*PROBLEM SET:*
#1 In the circle-drawing excerpt, what does the author describe as a better and faster way to draw a circle?
#2 Reproduce the circle-drawing excerpt from "Below is the" up to and including "version are similar.".

EXCERPT PROVIDED below:

I have to admit this is an inefficient way to draw circle. A better and faster way is to draw a circle with a stroke and then use floodfill to fill the circle with a solid color. And there is also no antialiasing at the circle boundary. Our demo at the end requires circles to be drawn in such a way.

Below is the version written with intrinsic (not using F32vec4 yet). I will not try to explain this intrinsic version but I'll explain the F32vec4 version. Both version are similar.

C++
// Draw Circle with SIMD intrinsic
void CScratchPadDlg::OnPaint()
{
    // ... non-relevant GDI+ code is not shown here

    UINT col = 0;
    int stride = bitmapDataCanvas.Stride >> 2;

    float fPointX = 100.0f; // x coordinates of the circle center
    float fPointY = 100.0f; // y coordinates of the circle center
    float fRadius = 40.0f; // radius of the circle center

    // vector of 4 x coordinates of the circle center
    __m128 vecPointX = _mm_set_ps1(fPointX);
    // vector of 4 y coordinates of the circle center
    __m128 vecPointY = _mm_set_ps1(fPointY);
    // vector of 4 radius of the circle center
    __m128 vecRadius = _mm_set_ps1(fRadius);

    float fy=0.0f;
    float fx=0.0f;

    UINT color = 0xff00ff00;
    for(UINT row = 0, fy=0.0f; row < bitmapDataCanvas.Height; row+=1, fy+=1.0f)
    {
        for(col = 0, fx=0.0f; col < bitmapDataCanvas.Width; col+=4, fx+=4.0f)

End of EXCERPT PROVIDED.
RECORD EXCERPTS below:

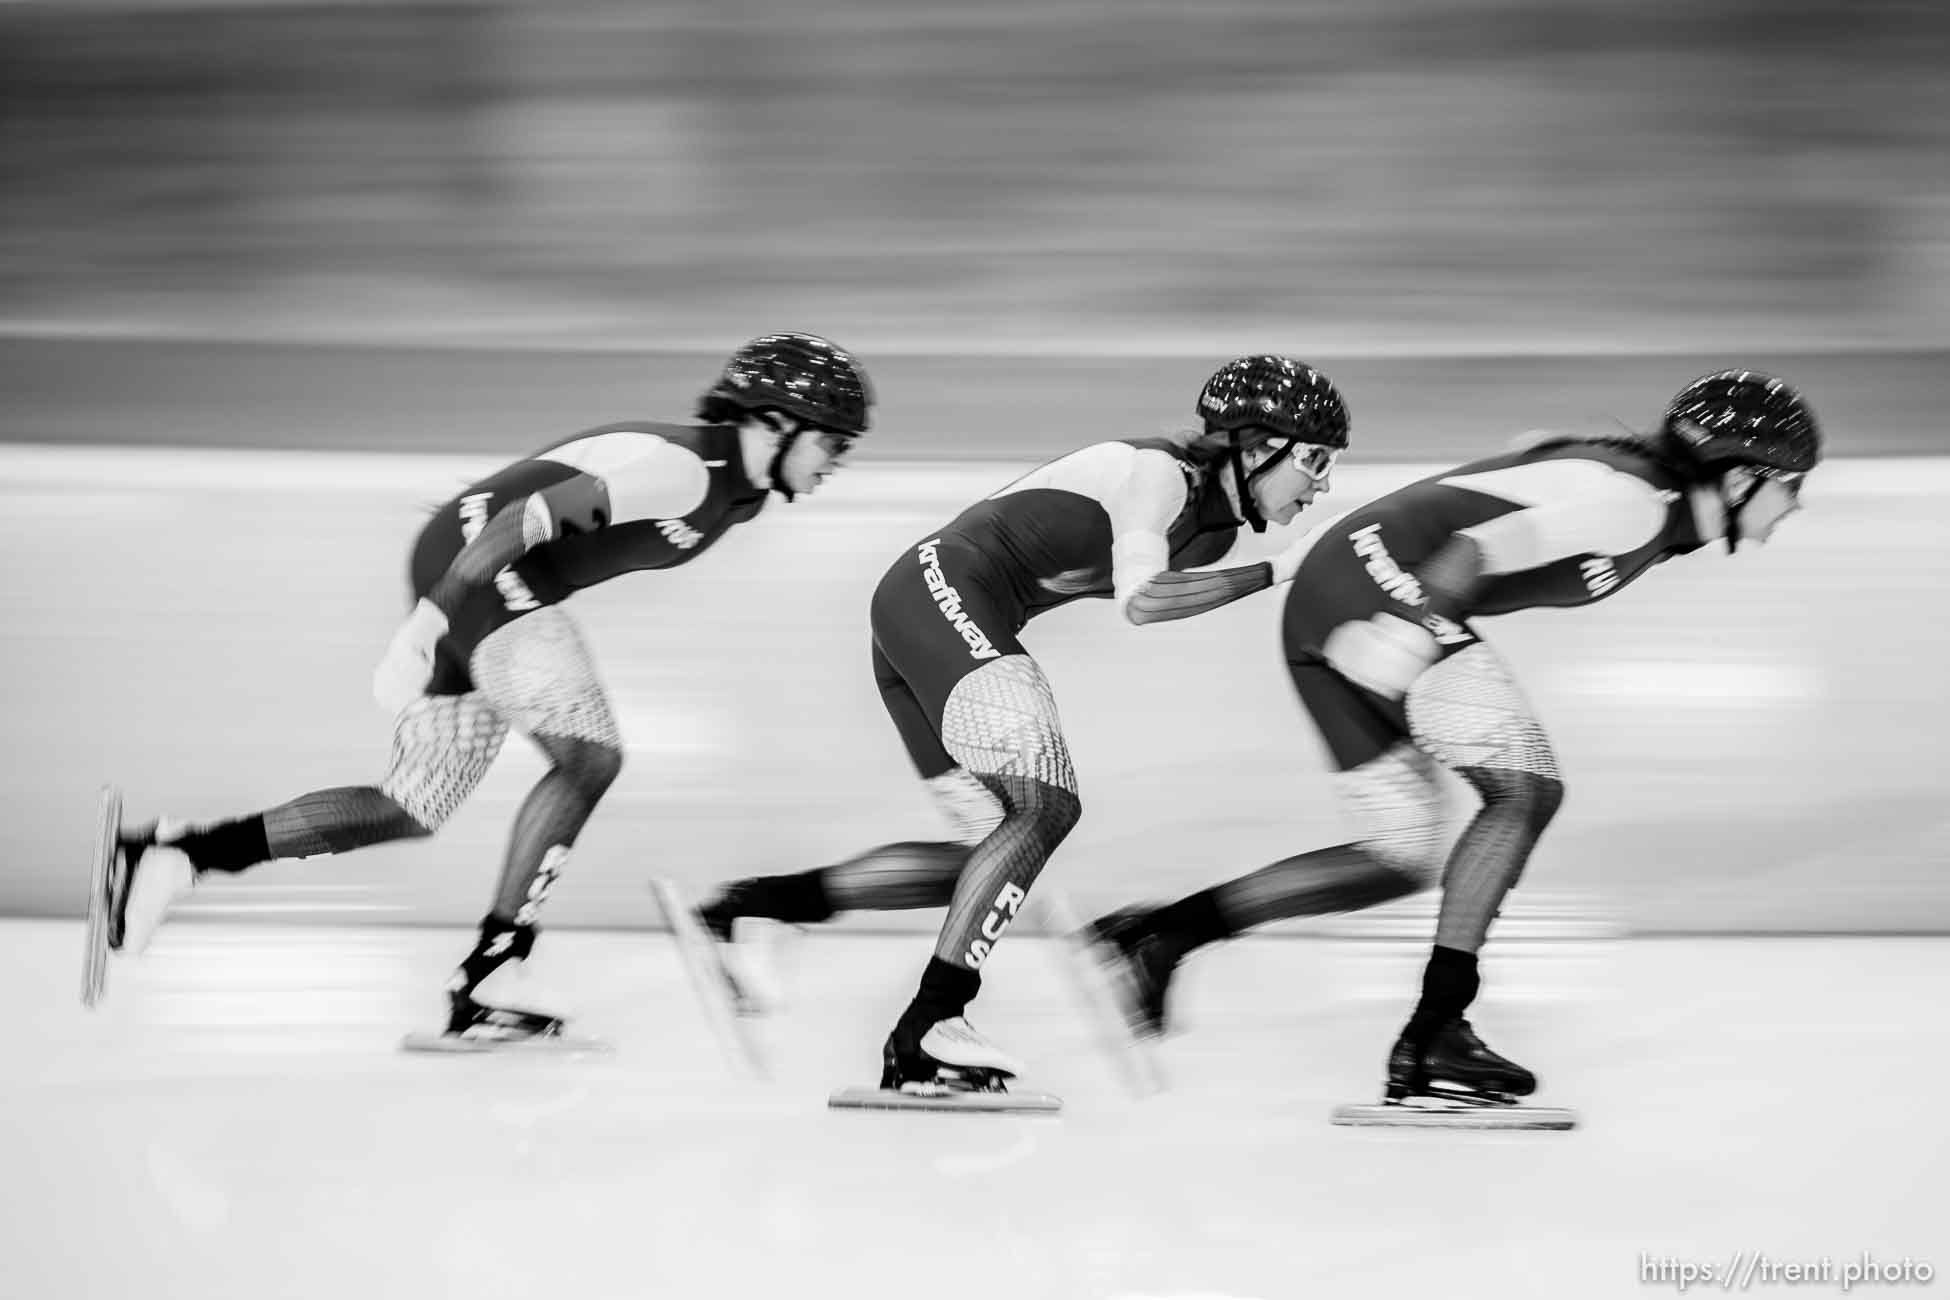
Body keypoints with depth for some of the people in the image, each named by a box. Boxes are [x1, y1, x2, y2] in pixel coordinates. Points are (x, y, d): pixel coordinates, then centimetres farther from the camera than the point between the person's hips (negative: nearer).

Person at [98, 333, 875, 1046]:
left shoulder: (732, 492, 15)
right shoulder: (684, 468, -16)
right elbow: (531, 514, -25)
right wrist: (424, 629, -30)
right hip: (476, 572, -10)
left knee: (412, 812, 8)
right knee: (589, 756, -14)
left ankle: (174, 856, 7)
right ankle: (481, 988, -11)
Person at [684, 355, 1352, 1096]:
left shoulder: (1214, 525, 16)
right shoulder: (1160, 473, -13)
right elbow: (1139, 601, -26)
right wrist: (1271, 574, -23)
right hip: (944, 591, -10)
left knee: (994, 847, 5)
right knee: (1045, 804, -19)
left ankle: (744, 907, 7)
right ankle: (925, 1031, -19)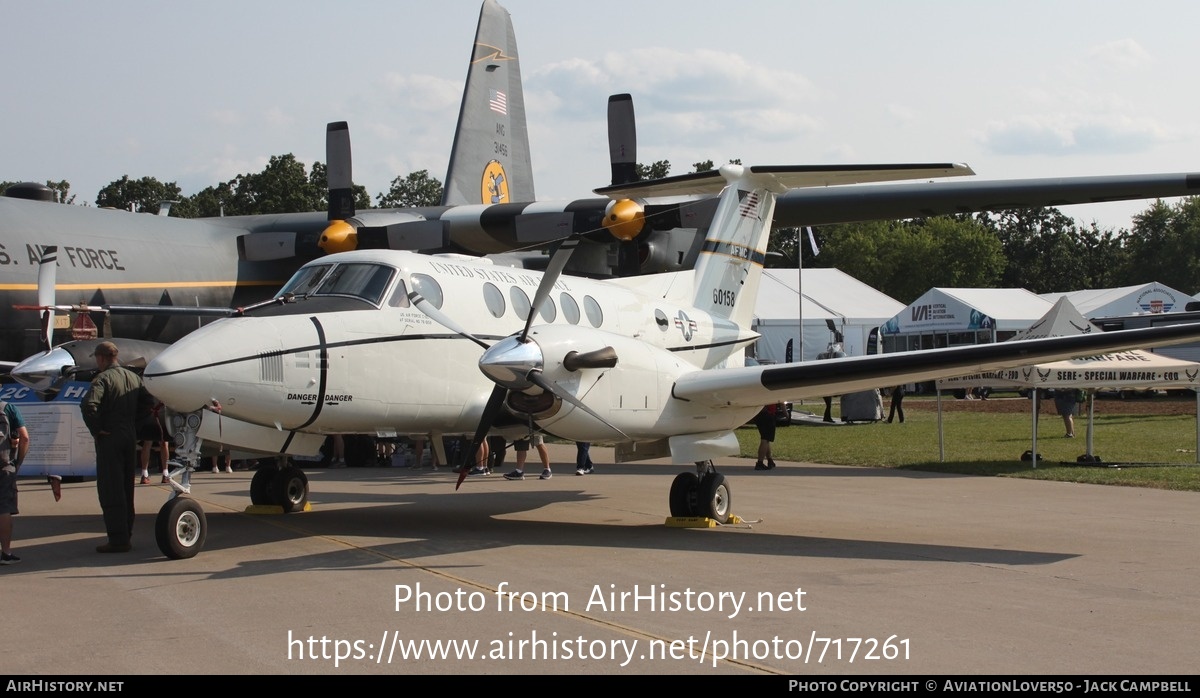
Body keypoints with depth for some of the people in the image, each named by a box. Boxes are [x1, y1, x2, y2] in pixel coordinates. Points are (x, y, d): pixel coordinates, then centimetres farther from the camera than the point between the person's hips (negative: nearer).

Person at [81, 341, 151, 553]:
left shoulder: (103, 378, -12)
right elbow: (149, 402, 15)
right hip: (130, 438, 7)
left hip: (109, 440, -7)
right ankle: (125, 534, 22)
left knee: (110, 490, -4)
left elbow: (89, 404, -27)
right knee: (126, 489, 16)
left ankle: (118, 540, -5)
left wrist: (96, 429, -17)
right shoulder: (133, 377, 11)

End of RECORD EXCERPTS.

*ANSWERS IN ORDER:*
#1 Draw the circle with a stroke, then use floodfill to fill it with a solid color.

#2
Below is the version written with intrinsic (not using F32vec4 yet). I will not try to explain this intrinsic version but I'll explain the F32vec4 version. Both version are similar.